Update the records from the line with "genus: Cannomois" up to and including the line with "family: Coccinellidae" by replacing "common name" with "vernacular name" and changing nothing else. Give back only those lines.

>> Begin Record list

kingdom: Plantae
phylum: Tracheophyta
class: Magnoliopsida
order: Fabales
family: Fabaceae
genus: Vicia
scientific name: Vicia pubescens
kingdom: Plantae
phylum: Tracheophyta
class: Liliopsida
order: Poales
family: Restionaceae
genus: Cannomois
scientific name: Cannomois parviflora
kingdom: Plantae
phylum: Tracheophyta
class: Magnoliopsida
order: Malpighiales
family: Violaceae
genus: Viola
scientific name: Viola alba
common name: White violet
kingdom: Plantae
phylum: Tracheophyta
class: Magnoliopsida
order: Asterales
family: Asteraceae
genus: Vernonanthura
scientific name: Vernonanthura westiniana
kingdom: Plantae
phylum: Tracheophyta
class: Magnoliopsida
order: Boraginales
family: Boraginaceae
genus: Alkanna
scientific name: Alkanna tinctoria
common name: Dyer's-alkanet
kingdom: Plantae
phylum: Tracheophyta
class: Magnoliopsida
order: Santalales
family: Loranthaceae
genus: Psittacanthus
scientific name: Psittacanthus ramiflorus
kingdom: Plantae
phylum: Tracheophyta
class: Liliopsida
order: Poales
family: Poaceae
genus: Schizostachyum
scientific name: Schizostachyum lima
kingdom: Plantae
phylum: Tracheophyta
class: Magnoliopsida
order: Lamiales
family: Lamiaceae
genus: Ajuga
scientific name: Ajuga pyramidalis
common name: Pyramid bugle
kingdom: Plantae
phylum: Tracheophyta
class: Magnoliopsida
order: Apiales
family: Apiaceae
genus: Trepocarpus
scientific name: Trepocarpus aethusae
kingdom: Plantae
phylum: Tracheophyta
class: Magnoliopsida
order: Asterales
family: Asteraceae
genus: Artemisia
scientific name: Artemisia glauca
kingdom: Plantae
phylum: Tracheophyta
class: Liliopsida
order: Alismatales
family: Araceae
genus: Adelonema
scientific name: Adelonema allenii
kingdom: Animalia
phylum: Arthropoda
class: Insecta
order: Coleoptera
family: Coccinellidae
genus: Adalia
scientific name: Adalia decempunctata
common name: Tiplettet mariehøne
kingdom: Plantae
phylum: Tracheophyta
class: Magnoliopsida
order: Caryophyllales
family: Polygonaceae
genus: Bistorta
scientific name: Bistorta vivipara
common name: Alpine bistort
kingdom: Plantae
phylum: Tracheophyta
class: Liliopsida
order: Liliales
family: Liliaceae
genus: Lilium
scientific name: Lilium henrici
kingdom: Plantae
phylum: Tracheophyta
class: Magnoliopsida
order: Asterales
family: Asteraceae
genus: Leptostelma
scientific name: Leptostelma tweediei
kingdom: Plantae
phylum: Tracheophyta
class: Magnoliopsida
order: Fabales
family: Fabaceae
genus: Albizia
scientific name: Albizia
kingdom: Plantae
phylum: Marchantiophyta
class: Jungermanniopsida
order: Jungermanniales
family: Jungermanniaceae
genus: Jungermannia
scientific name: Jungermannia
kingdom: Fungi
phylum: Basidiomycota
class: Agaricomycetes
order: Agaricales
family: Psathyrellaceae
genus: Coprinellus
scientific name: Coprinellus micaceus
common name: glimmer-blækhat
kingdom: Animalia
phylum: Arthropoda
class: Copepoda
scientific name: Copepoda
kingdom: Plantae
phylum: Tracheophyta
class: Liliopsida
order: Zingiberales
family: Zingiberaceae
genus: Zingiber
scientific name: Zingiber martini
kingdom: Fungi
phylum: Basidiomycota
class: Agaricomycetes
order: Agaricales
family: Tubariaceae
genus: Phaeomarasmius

>> End Record list

### The output
genus: Cannomois
scientific name: Cannomois parviflora
kingdom: Plantae
phylum: Tracheophyta
class: Magnoliopsida
order: Malpighiales
family: Violaceae
genus: Viola
scientific name: Viola alba
vernacular name: White violet
kingdom: Plantae
phylum: Tracheophyta
class: Magnoliopsida
order: Asterales
family: Asteraceae
genus: Vernonanthura
scientific name: Vernonanthura westiniana
kingdom: Plantae
phylum: Tracheophyta
class: Magnoliopsida
order: Boraginales
family: Boraginaceae
genus: Alkanna
scientific name: Alkanna tinctoria
vernacular name: Dyer's-alkanet
kingdom: Plantae
phylum: Tracheophyta
class: Magnoliopsida
order: Santalales
family: Loranthaceae
genus: Psittacanthus
scientific name: Psittacanthus ramiflorus
kingdom: Plantae
phylum: Tracheophyta
class: Liliopsida
order: Poales
family: Poaceae
genus: Schizostachyum
scientific name: Schizostachyum lima
kingdom: Plantae
phylum: Tracheophyta
class: Magnoliopsida
order: Lamiales
family: Lamiaceae
genus: Ajuga
scientific name: Ajuga pyramidalis
vernacular name: Pyramid bugle
kingdom: Plantae
phylum: Tracheophyta
class: Magnoliopsida
order: Apiales
family: Apiaceae
genus: Trepocarpus
scientific name: Trepocarpus aethusae
kingdom: Plantae
phylum: Tracheophyta
class: Magnoliopsida
order: Asterales
family: Asteraceae
genus: Artemisia
scientific name: Artemisia glauca
kingdom: Plantae
phylum: Tracheophyta
class: Liliopsida
order: Alismatales
family: Araceae
genus: Adelonema
scientific name: Adelonema allenii
kingdom: Animalia
phylum: Arthropoda
class: Insecta
order: Coleoptera
family: Coccinellidae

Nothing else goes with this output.